The Deeply Formed Life: Racial Reconciliation in a Fractured World

 Name the wall:
What does race have to do with the gospel? Everything! We see evidence of tensions around ethnicity (more on that in a moment)  in Galatians 2:11-21. Paul confronted Peter because he was not living in line with the gospel and would show ethnic prejudice against Gentiles when Jews were present.  Paul called him out for not living into the multi-ethnic vision and will of God and showing favoritism toward one group of people over another when they were all equal in the eyes of God.

Side note: Sociologists use the term multi-ethnic when no one ethnic group makes up more than 80% of the congregation (only 2.5% Protestant churches are technically multi-ethnic). But we are called to be and do more - we are called to be peacemakers by moving toward reconciliation. We have to name walls that divide us, and tear those walls down in the name of Jesus. Paul names the “wall of hostility” (Eph 2) as racial prejudice and states the gospel tears it down.

What do we mean when we talk about race? 
(Disclaimer -  there can be a lot of emotions when we hear the word race.  We have all related to race in different ways, some might feel sad, overwhelmed, angry, while others may have a positive view of their race or racial experiences. Embrace the tension and acknowledge that this is a loaded word with entire histories contained in them.) Ethnicity refers to common language, history, culture. Race is a social construct based on skin color to give some people inherent value to some and not to others.

Have you ever thought about where the term "white" came from? There was a time when “white people” weren’t white people (they were German, Russian, French, British, Italian etc). Racial difference in U.S. History was created as a necessary construct to justify slavery of African Americans and annihilation of Native Americans. Some were seen as superior and others inferior; some were human and others were less than human. Thus was born the ideology of race.

We see this ideology show up in official government documents that are considered the bedrock of our country. Declaration of Independence states “All men are created equal...” but then states that the inhabitants of our frontiers were merciless Indian savages who stood in the way of western expansion.  How else can you wipe out a whole people-group? How else do you justify enslaving people based on their skin color? The Constitution states that slaves were considered 3/5 human. Also, the legal principle of the “one-drop rule” codified slavery as a social caste system and later justified segregation.

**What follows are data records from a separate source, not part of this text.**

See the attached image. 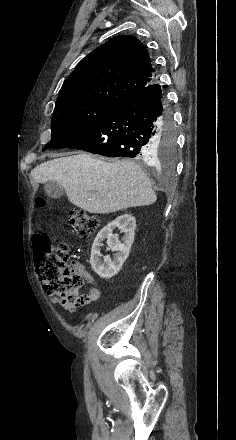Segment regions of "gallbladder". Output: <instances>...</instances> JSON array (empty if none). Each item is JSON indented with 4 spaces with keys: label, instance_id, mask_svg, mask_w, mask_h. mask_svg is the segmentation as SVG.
<instances>
[{
    "label": "gallbladder",
    "instance_id": "obj_1",
    "mask_svg": "<svg viewBox=\"0 0 236 440\" xmlns=\"http://www.w3.org/2000/svg\"><path fill=\"white\" fill-rule=\"evenodd\" d=\"M45 193L52 199L61 198L65 194L64 188L57 182L48 181L44 185Z\"/></svg>",
    "mask_w": 236,
    "mask_h": 440
}]
</instances>
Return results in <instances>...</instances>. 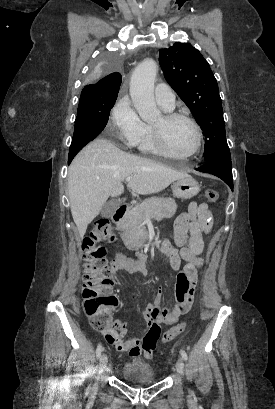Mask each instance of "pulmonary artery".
I'll return each mask as SVG.
<instances>
[{
	"instance_id": "pulmonary-artery-1",
	"label": "pulmonary artery",
	"mask_w": 275,
	"mask_h": 409,
	"mask_svg": "<svg viewBox=\"0 0 275 409\" xmlns=\"http://www.w3.org/2000/svg\"><path fill=\"white\" fill-rule=\"evenodd\" d=\"M155 98L160 108L173 110L175 107V95L170 91L169 85H157L155 88Z\"/></svg>"
}]
</instances>
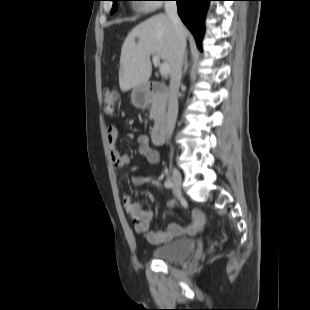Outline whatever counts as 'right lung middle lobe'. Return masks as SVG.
I'll list each match as a JSON object with an SVG mask.
<instances>
[{"instance_id": "dd1d6c3e", "label": "right lung middle lobe", "mask_w": 310, "mask_h": 310, "mask_svg": "<svg viewBox=\"0 0 310 310\" xmlns=\"http://www.w3.org/2000/svg\"><path fill=\"white\" fill-rule=\"evenodd\" d=\"M113 1V7H112V10H111V13H114L117 9V1L119 0H112Z\"/></svg>"}]
</instances>
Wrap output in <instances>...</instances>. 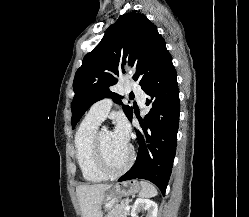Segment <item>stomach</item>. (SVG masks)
I'll return each mask as SVG.
<instances>
[{
    "mask_svg": "<svg viewBox=\"0 0 249 217\" xmlns=\"http://www.w3.org/2000/svg\"><path fill=\"white\" fill-rule=\"evenodd\" d=\"M140 188V184L136 180L113 185L102 200L104 211H110L122 198L137 194Z\"/></svg>",
    "mask_w": 249,
    "mask_h": 217,
    "instance_id": "0dacf381",
    "label": "stomach"
}]
</instances>
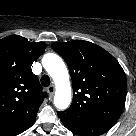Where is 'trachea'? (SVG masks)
I'll return each instance as SVG.
<instances>
[{
    "label": "trachea",
    "instance_id": "3493384b",
    "mask_svg": "<svg viewBox=\"0 0 136 136\" xmlns=\"http://www.w3.org/2000/svg\"><path fill=\"white\" fill-rule=\"evenodd\" d=\"M51 81H50V78L48 75H43L41 77V84L44 86V87H48L50 85Z\"/></svg>",
    "mask_w": 136,
    "mask_h": 136
}]
</instances>
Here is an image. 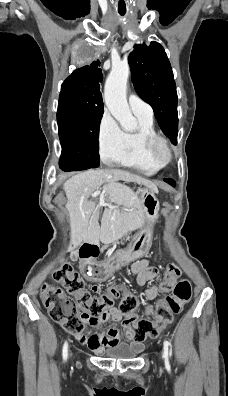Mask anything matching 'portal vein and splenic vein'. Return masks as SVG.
Instances as JSON below:
<instances>
[{
  "mask_svg": "<svg viewBox=\"0 0 228 396\" xmlns=\"http://www.w3.org/2000/svg\"><path fill=\"white\" fill-rule=\"evenodd\" d=\"M99 195H100L101 201H103L104 191H103L102 193H101L100 191H96V192H94V193L92 194V197L95 198V197H97V196H99Z\"/></svg>",
  "mask_w": 228,
  "mask_h": 396,
  "instance_id": "18ae733b",
  "label": "portal vein and splenic vein"
}]
</instances>
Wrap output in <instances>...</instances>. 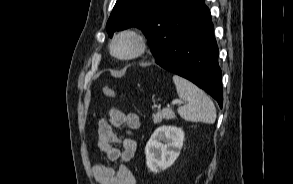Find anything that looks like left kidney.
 Returning <instances> with one entry per match:
<instances>
[{"label": "left kidney", "mask_w": 293, "mask_h": 184, "mask_svg": "<svg viewBox=\"0 0 293 184\" xmlns=\"http://www.w3.org/2000/svg\"><path fill=\"white\" fill-rule=\"evenodd\" d=\"M184 136V131L175 126L157 128L145 147L148 169L158 173L173 165L180 155Z\"/></svg>", "instance_id": "obj_1"}]
</instances>
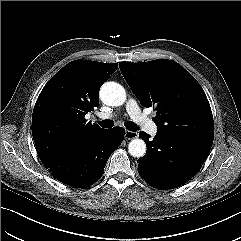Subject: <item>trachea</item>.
<instances>
[{"label":"trachea","instance_id":"obj_1","mask_svg":"<svg viewBox=\"0 0 241 241\" xmlns=\"http://www.w3.org/2000/svg\"><path fill=\"white\" fill-rule=\"evenodd\" d=\"M114 122L111 120H103L100 122V126L103 128H111L113 127ZM125 126L128 130L130 131H136L138 129V127L136 126V124L134 122L128 121L125 123Z\"/></svg>","mask_w":241,"mask_h":241}]
</instances>
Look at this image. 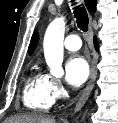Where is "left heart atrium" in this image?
Wrapping results in <instances>:
<instances>
[{
    "label": "left heart atrium",
    "mask_w": 118,
    "mask_h": 123,
    "mask_svg": "<svg viewBox=\"0 0 118 123\" xmlns=\"http://www.w3.org/2000/svg\"><path fill=\"white\" fill-rule=\"evenodd\" d=\"M65 73L66 81L73 87H79L89 76V64L83 57L73 56L65 65Z\"/></svg>",
    "instance_id": "39dd6f15"
}]
</instances>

When we talk about race, we are talking about an ideology that is embedded in our way of life that we can’t even see - it’s the air we breathe. Racism, then, is a system of advantage based on race. We can’t get around it.

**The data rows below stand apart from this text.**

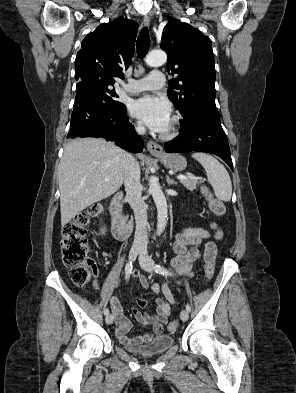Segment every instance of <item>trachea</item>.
<instances>
[{"label": "trachea", "instance_id": "1", "mask_svg": "<svg viewBox=\"0 0 296 393\" xmlns=\"http://www.w3.org/2000/svg\"><path fill=\"white\" fill-rule=\"evenodd\" d=\"M150 47V36L148 33V29L144 27L138 36L137 39V55L140 59H143Z\"/></svg>", "mask_w": 296, "mask_h": 393}]
</instances>
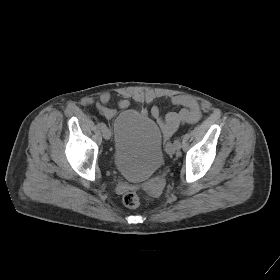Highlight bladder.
Returning a JSON list of instances; mask_svg holds the SVG:
<instances>
[{"mask_svg": "<svg viewBox=\"0 0 280 280\" xmlns=\"http://www.w3.org/2000/svg\"><path fill=\"white\" fill-rule=\"evenodd\" d=\"M112 158L125 177L144 180L163 164V136L156 120L132 109L122 111L113 124Z\"/></svg>", "mask_w": 280, "mask_h": 280, "instance_id": "bladder-1", "label": "bladder"}]
</instances>
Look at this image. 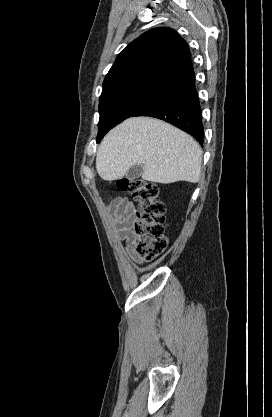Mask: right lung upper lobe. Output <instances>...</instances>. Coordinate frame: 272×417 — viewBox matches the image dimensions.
<instances>
[{
    "mask_svg": "<svg viewBox=\"0 0 272 417\" xmlns=\"http://www.w3.org/2000/svg\"><path fill=\"white\" fill-rule=\"evenodd\" d=\"M191 63L187 42L173 29L154 28L131 42L117 56L103 82L100 100L133 87H161Z\"/></svg>",
    "mask_w": 272,
    "mask_h": 417,
    "instance_id": "1",
    "label": "right lung upper lobe"
}]
</instances>
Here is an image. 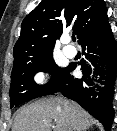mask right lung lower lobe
<instances>
[{"label":"right lung lower lobe","instance_id":"1","mask_svg":"<svg viewBox=\"0 0 117 131\" xmlns=\"http://www.w3.org/2000/svg\"><path fill=\"white\" fill-rule=\"evenodd\" d=\"M80 45L86 60L70 63L62 87L57 92L76 101L110 131L114 118L112 88L117 67V47L110 26ZM78 65H81L83 73L80 79L70 75ZM97 76L100 78L97 79Z\"/></svg>","mask_w":117,"mask_h":131}]
</instances>
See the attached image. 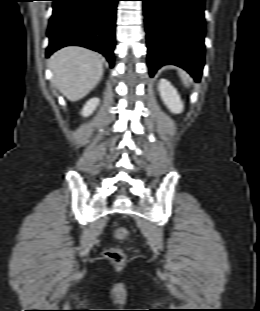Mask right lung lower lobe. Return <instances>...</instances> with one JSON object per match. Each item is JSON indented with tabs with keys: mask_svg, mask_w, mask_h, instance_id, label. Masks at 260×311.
I'll return each instance as SVG.
<instances>
[{
	"mask_svg": "<svg viewBox=\"0 0 260 311\" xmlns=\"http://www.w3.org/2000/svg\"><path fill=\"white\" fill-rule=\"evenodd\" d=\"M46 57L69 45L103 54L114 66L116 6L119 0H52Z\"/></svg>",
	"mask_w": 260,
	"mask_h": 311,
	"instance_id": "1",
	"label": "right lung lower lobe"
}]
</instances>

Let’s step back and name this wall in American history (that is still present today). It lives IN us and all AROUND us. Some of us see it more clearly for what it is than others (especially if you have negative experiences based on your race), but we all have blind spots to how racism is present today.  And some of us, who think we are 'woke', are quick to point the finger at others before examining our inner thought lives and actions and seeing how they perpetuate these racial problems. So first, let’s name our history, acknowledge our past. Transformation in our communities and ourselves cannot happen without naming it, confessing it, and breaking free from its power. "Not everything that is faced can be changed, but nothing can be changed until it is faced." - James Baldwin.

Breaking down the wall: we have work to do and that work begins in us, but must not stop there.  We have to change not just for ourselves, but for those around us. Christ destroyed the barrier between people groups and desires for ALL to know him, to be united under him, and to have peace. (Ephesian 12:14-16)  There is no unity or peace when we prop up these barriers that divide us.

There is a time for action and even outrage at the systems that are still present and oppressive.  We need to name these things and seek to fight against racism in our nation, our communities and our church...but that starts with us. So how are you being deeply formed, how are your attitudes around race and racism being formed?  Are you seeking to break down dividing walls and pursuing reconciliation and unity? Or are you content with the way things are and turn a blind eye to what you see?  Perhaps you are very aware and that awareness fills you with rage instead of peace. This is deeply challenging work, and God must be at the center of it.  So invite him in, let him reveal the areas where you have more work to do. And follow his lead as you pursue genuine, lasting peace through unity in him.